- Location: North Central Coast
- Nearest city: Hà Tĩnh
- Coordinates: 18°17′30″N 105°24′30″E﻿ / ﻿18.29167°N 105.40833°E
- Area: 550.28 km^{2} (212.46 sq mi)
- Established: 2002
- Governing body: People's Committee of Hà Tĩnh Province

= Vũ Quang National Park =

National park in Vietnam

Vũ Quang National Park is a national park in Vũ Quang District, Hà Tĩnh Province, North Central Coast, Vietnam. This park contains biodiversity. Saola and giant muntjac are found in this park. Vũ Quang is a remote forested region of Vietnam, in which several new species of deer and antelope have been discovered since the 1990s.
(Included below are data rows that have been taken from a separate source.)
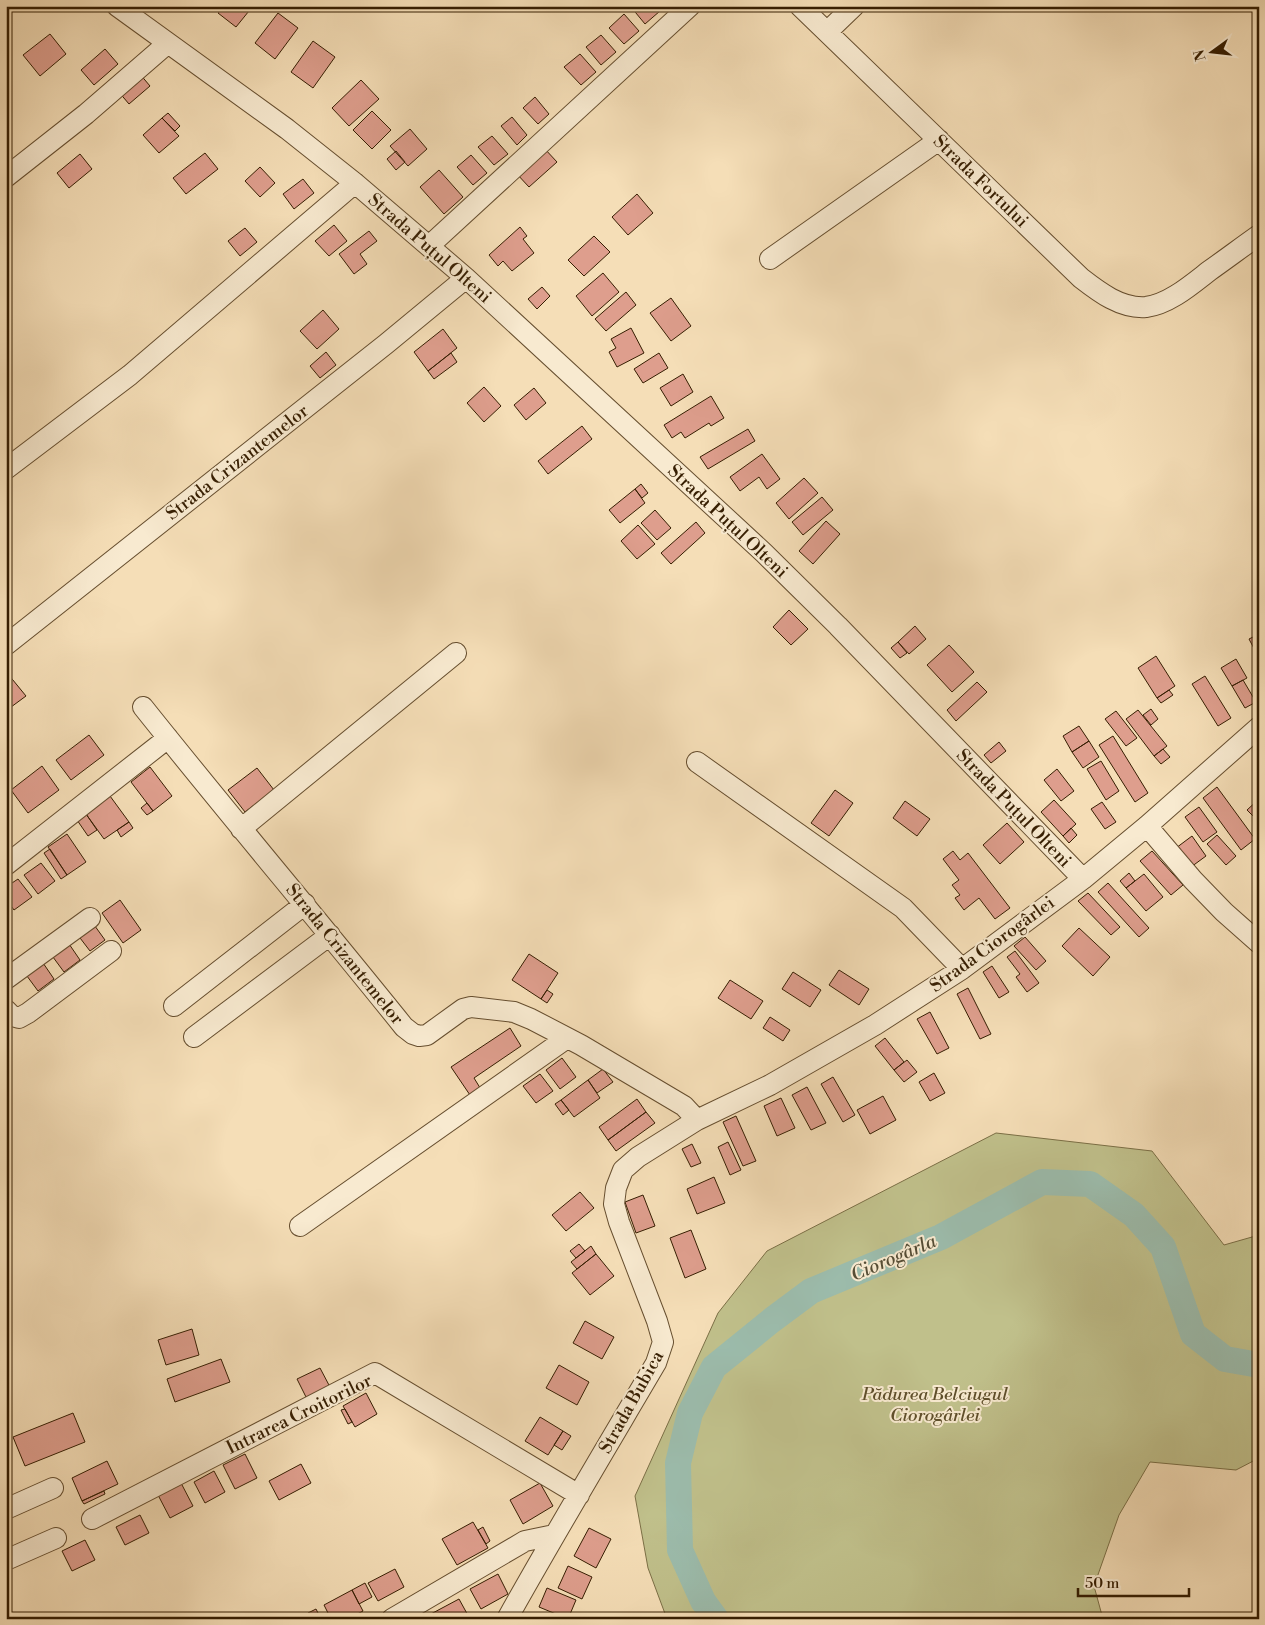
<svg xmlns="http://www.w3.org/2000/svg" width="1265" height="1625" viewBox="0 0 1265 1625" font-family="'Libre Bodoni',serif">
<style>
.green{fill:#c0c08b;stroke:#7b6f46}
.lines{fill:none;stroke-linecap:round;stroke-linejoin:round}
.river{stroke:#9cbcac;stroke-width:26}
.building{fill:#de9e8d;stroke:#361e02}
.minor-casing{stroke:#664e2f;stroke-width:22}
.minor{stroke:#f8ead0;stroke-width:20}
.labels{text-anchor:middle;stroke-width:4;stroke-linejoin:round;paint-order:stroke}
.street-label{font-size:18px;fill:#361e02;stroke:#f8ead0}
.park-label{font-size:18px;font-style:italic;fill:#5f4f2b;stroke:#f8ead0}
.water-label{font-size:19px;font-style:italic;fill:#554d35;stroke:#f8ead0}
</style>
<rect width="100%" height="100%" fill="#f5deb7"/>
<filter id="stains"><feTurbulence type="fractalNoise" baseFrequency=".004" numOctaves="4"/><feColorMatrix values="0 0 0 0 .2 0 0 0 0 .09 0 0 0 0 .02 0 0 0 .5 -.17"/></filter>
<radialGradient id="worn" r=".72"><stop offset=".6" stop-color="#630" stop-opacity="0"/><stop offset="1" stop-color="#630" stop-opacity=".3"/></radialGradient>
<path class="green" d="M996 1133 1152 1151 1224 1245 1259 1235V1458L1236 1470 1150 1462 1119 1515 1094 1586 1103 1619H667L648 1568 635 1496 718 1313 767 1251Z"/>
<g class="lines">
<path class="river" d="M716 1619 703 1601 680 1550 678 1463 690 1413 714 1367 772 1320 811 1291 941 1237 1042 1182 1090 1184 1134 1215 1163 1247 1193 1334 1225 1359 1259 1365"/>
</g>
<path class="building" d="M224 6H253L236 27 218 13Z
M632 6H656L660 11 645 24 631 7Z
M278 13 298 28 275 59 255 43Z
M624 14 639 31 624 44 609 28Z
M50 34 66 54 40 76 23 55Z
M601 35 616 52 601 65 586 47Z
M313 41 335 57 313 88 291 72Z
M105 49 118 64 94 85 81 70Z
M580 54 596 72 581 85 564 67Z
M139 73 150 86 129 104 118 91Z
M361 80 379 99 349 126 332 108Z
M535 97 549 114 538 124 523 108Z
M372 111 391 130 372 149 353 130Z
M168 113 180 126 175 131 162 118Z
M512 117 527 135 517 145 501 126Z
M162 118 179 136 159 153 143 135Z
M410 129 427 149 408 166 390 146Z
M492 136 508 154 494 165 478 147Z
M544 148 557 162 529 187 516 173Z
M396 151 405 162 396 170 387 159Z
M205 153 218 169 186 194 173 178Z
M80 154 92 169 69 188 57 173Z
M471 155 487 173 473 185 457 167Z
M260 167 275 183 260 197 245 181Z
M439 170 463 197 444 214 420 187Z
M303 179 314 193 294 209 283 194Z
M637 194 653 213 628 235 612 217Z
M334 225 347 241 329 256 315 241Z
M520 227 527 236 523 239 534 253 512 271 503 261 498 266 489 255Z
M245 228 257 242 240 256 228 241Z
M369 231 377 241 360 254 367 264 354 274 339 254Z
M594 236 610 252 584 276 568 260Z
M603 273 619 292 592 316 576 296Z
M542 287 550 296 537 309 528 299Z
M626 292 636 305 606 331 595 319Z
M671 298 691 326 671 341 650 313Z
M323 310 339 329 317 349 300 331Z
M631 328 644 353 617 367 609 352 616 348 611 339Z
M443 329 457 348 428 371 414 352Z
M326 352 336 365 320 378 310 366Z
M451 353 457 362 434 379 428 371Z
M659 353 668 368 643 383 634 369Z
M683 374 693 392 671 406 660 388Z
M484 387 501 406 484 422 467 403Z
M534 388 546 403 526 420 514 405Z
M711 396 724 418 711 426 709 423 685 438 681 432 672 438 664 425Z
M582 426 592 439 548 474 538 461Z
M748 429 755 441 708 469 700 457Z
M762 454 780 479 767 489 759 477 740 491 730 477Z
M804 478 818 493 789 519 776 503Z
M641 484 648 493 642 498 635 489Z
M635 489 645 503 620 523 609 510Z
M822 497 833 510 803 535 792 522Z
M655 510 671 528 657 540 641 523Z
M826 521 840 534 813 564 799 551Z
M696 522 705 533 671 564 661 553Z
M638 525 655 544 637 559 621 541Z
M789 610 808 629 791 645 773 627Z
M915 626 926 639 909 654 898 642Z
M1259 634V658L1249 639Z
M898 642 907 653 900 658 891 648Z
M949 645 974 672 952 692 927 665Z
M1156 656 1175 686 1157 698 1138 668Z
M1236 659 1247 678 1232 686 1221 668Z
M8 674 26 696 7 710 6 675Z
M1205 676 1231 718 1218 726 1192 684Z
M1243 680 1256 702 1245 708 1232 686Z
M977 682 987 692 956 721 947 710Z
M1169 690 1173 695 1161 703 1157 698Z
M1151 709 1158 719 1151 725 1143 715Z
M1138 710 1167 746 1154 756 1126 719Z
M1116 711 1137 738 1126 746 1105 719Z
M1079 726 1089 741 1072 752 1063 736Z
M89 735 104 755 71 780 56 760Z
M1113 736 1148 793 1135 802 1099 745Z
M1089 741 1099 757 1083 768 1072 752Z
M999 742 1006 751 991 763 984 755Z
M1163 749 1170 757 1161 764 1154 756Z
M1101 761 1119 791 1106 800 1087 769Z
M42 766 59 790 28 813 11 790Z
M150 767 172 796 153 811 131 782Z
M257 768 274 790 245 812 228 790Z
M1057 769 1074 791 1061 801 1044 780Z
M1217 787 1255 839 1241 850 1203 798Z
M835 790 853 803 829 836 811 823Z
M110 796 129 822 104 839 86 814Z
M1259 799V822L1247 810Z
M1054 800 1076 824 1063 836 1041 812Z
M905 801 930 819 917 836 893 818Z
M1102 802 1116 822 1105 829 1091 809Z
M147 803 153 811 147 815 141 808Z
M1199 807 1217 832 1203 842 1185 817Z
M86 814 97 830 88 836 77 820Z
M129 822 133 828 121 837 117 830Z
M1007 823 1024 842 1000 864 983 845Z
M1071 828 1077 835 1069 843 1063 836Z
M67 834 86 862 67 875 48 847Z
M1217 835 1236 856 1226 865 1207 844Z
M1192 836 1206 856 1191 867 1176 848Z
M50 849 67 875 61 879 44 853Z
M953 851 960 860 968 853 1010 908 995 919 979 898 964 910 955 898 960 895 952 885 959 880 943 859Z
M1152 851 1183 885 1171 895 1140 861Z
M41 863 55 881 38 894 24 875Z
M1129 873 1135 881 1126 888 1120 881Z
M1144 874 1163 897 1146 911 1126 888Z
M18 879 32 897 14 910 6 899V887Z
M1108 883 1149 928 1139 937 1098 892Z
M1088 893 1120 927 1111 935 1078 901Z
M120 900 141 930 123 943 102 913Z
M92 922 105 940 90 951 77 934Z
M1079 928 1110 957 1093 976 1062 946Z
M1025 937 1046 961 1036 970 1014 946Z
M67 941 80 960 64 972 50 953Z
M1015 951 1039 983 1027 992 1016 977 1020 974 1007 957Z
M529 954 558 973 541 999 512 980Z
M41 960 54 979 38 991 24 972Z
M992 966 1009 992 999 998 983 972Z
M839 970 869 989 859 1005 829 985Z
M793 972 821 990 810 1007 782 989Z
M730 980 763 1001 751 1019 718 998Z
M968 988 991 1034 980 1039 957 994Z
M547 990 553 994 547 1003 541 999Z
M930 1012 949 1048 937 1054 917 1019Z
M770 1017 790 1030 783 1041 763 1028Z
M510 1028 521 1046 474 1078 482 1091 472 1098 451 1067Z
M885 1038 904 1062 894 1070 875 1046Z
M562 1058 576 1077 560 1089 546 1070Z
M907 1060 917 1072 904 1082 894 1070Z
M603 1069 613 1082 597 1093 588 1080Z
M934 1073 945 1093 930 1101 919 1082Z
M540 1074 553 1091 536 1103 523 1086Z
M833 1077 855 1115 843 1122 821 1084Z
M588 1080 600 1098 574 1117 561 1100Z
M807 1087 826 1123 811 1130 792 1095Z
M883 1096 896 1120 870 1134 857 1110Z
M781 1098 795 1128 777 1136 764 1106Z
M637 1099 646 1112 608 1140 599 1127Z
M561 1100 569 1110 563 1115 555 1104Z
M646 1112 655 1123 616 1151 608 1140Z
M736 1116 756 1161 743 1166 723 1122Z
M728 1142 741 1170 730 1175 718 1147Z
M692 1144 701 1163 691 1167 682 1149Z
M714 1177 725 1203 697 1214 687 1189Z
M580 1192 594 1208 566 1231 552 1215Z
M643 1195 655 1226 636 1233 625 1202Z
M691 1230 706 1269 685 1278 670 1238Z
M579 1244 585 1251 576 1258 570 1251Z
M591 1246 596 1254 577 1269 571 1262Z
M596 1254 614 1276 590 1295 572 1273Z
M585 1321 614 1337 602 1359 573 1343Z
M192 1329 199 1355 166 1365 158 1340Z
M221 1359 230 1382 175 1402 167 1379Z
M559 1365 589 1382 577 1405 546 1388Z
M320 1368 330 1387 307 1399 297 1379Z
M366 1393 377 1414 355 1427 343 1406Z
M345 1409 352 1422 348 1424 341 1410Z
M73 1413 85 1442 25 1466 13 1437Z
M540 1417 563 1431 548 1455 525 1441Z
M563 1431 571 1436 562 1450 554 1445Z
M245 1454 257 1478 235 1489 223 1465Z
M107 1461 118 1484 82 1501 72 1478Z
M301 1464 311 1483 279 1500 269 1481Z
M214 1471 225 1492 205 1503 194 1482Z
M181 1483 193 1506 170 1518 158 1495Z
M540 1483 553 1506 523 1524 510 1500Z
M104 1491 105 1494 84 1504 82 1501Z
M140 1515 149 1533 125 1545 116 1527Z
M473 1522 488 1548 457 1565 442 1539Z
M483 1527 490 1541 486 1544 478 1530Z
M589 1528 611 1539 596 1568 574 1556Z
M85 1540 95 1560 72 1571 62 1551Z
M568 1566 592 1577 582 1599 558 1588Z
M395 1569 404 1587 378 1601 368 1583Z
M498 1574 508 1594 481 1609 470 1589Z
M365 1583 372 1597 359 1604 352 1590Z
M547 1588 576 1600 568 1619 539 1607Z
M352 1590 363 1611 348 1619H331L324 1605Z
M459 1599 470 1619H431L429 1615Z
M316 1609 321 1619H311L308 1613Z"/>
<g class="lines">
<defs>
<path id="minor" d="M117 6 287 129 355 183 466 278 764 553 838 626 1083 879
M800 6 1081 278C1099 292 1121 309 1146 307 1169 304 1191 285 1209 271 1226 259 1242 247 1259 235
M827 32 854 6
M6 177 86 114 168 43
M429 246 690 6
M770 259 939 140
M6 469 130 375 355 183
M6 645 386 344 466 278
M143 707C229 815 318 920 404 1027L413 1034 419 1036 427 1035 463 1009 471 1007 514 1012 531 1019 581 1045 684 1106 697 1120
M697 762 903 908 962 969
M1147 826 1193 880 1224 912 1259 943
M241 829 456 653
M6 865 168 738
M6 979 90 918
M174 1006 305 904
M6 1010 12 1016 19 1018 28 1013 111 951
M194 1037 330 935
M300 1226 567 1038
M6 1509 53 1488
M92 1519 375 1373 579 1495
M6 1560 56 1538
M392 1619 525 1541 554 1535
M507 1619C555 1533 606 1448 656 1363L663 1342 657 1321 619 1222 614 1204 616 1188 623 1170 638 1157 697 1120 770 1085 875 1025 962 969 1083 879 1147 826 1259 727"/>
</defs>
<use href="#minor" class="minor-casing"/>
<use href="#minor" class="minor"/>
</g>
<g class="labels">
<g class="street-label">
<text transform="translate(981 181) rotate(44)" y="6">Strada Fortului</text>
<text transform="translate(430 248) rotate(41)" y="6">Strada Puțul Olteni</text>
<text transform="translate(237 462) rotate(-38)" y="6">Strada Crizantemelor</text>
<text transform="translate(728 521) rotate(43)" y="6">Strada Puțul Olteni</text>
<text transform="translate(1014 808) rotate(46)" y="6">Strada Puțul Olteni</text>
<text transform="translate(992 944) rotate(-36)" y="6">Strada Ciorogârlei</text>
<text transform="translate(345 954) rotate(51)" y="6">Strada Crizantemelor</text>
<text transform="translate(631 1402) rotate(-61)" y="6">Strada Bubica</text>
<text transform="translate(299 1414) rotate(-26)" y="6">Intrarea Croitorilor</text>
</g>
<g class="park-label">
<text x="935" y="1400">Pădurea Belciugul<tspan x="935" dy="21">Ciorogârlei</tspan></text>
</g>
<g class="water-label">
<text transform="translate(893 1257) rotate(-23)" y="7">Ciorogârla</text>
</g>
</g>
<rect width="1265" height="1625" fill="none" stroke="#f5deb7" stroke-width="25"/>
<rect x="8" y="8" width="1250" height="1610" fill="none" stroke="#361e02" stroke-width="2.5"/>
<rect x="12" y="12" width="1240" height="1600" fill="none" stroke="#361e02"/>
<g transform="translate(1212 52) rotate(255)" stroke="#f8ead0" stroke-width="4" paint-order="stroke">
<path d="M0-4L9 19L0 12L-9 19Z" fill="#361e02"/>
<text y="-8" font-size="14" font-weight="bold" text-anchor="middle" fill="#361e02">N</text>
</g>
<path d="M1078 1588v8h111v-8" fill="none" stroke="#361e02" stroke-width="2.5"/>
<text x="1085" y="1588" font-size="15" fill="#361e02" stroke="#f8ead0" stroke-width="4" paint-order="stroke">50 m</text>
<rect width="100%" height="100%" filter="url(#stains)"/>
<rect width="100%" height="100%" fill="url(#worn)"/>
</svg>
Some are so new that scientific description is still pending, although most have local names.

The area was declared a forest reserve in 1986 and a national park in 2002. The national park has an area of 212 square miles (550 square kilometers).

== List of new animals ==
New animals from Vũ Quang and surrounding areas:
- Saola or Vu Quang ox (Pseudoryx nghetinhensis)
- Quang khem (slow deer)
- Giant muntjac (Megamuntiacus vuquangensis) – the world's largest muntjac
- Northern white-cheeked gibbon (Nomascus leucogenys)

In addition, Vũ Quang is home to five new species of fish:

- Parazacco vuquangensis
- Crossocheilus vuha
- Pararhoedus philanthropus
- Pararhoedus equalitus
- Oreoglanis libertus

In addition to these animals, there are some tantalising glimpses of more:
- A large, cream-coloured slow loris was seen in Hanoi Zoo by Doug Richardson, assistant curator of mammals at London Zoo in 1994.
- A black muntjac was seen in Laos by George Schaller of New York's Wildlife Conservation Society in 1994.
- The skull and some meat from the Vietnamese warty pig (Sus bucculensis) was given to Schaller on the same visit. The species was first described in 1892 but no physical evidence for it was ever secured.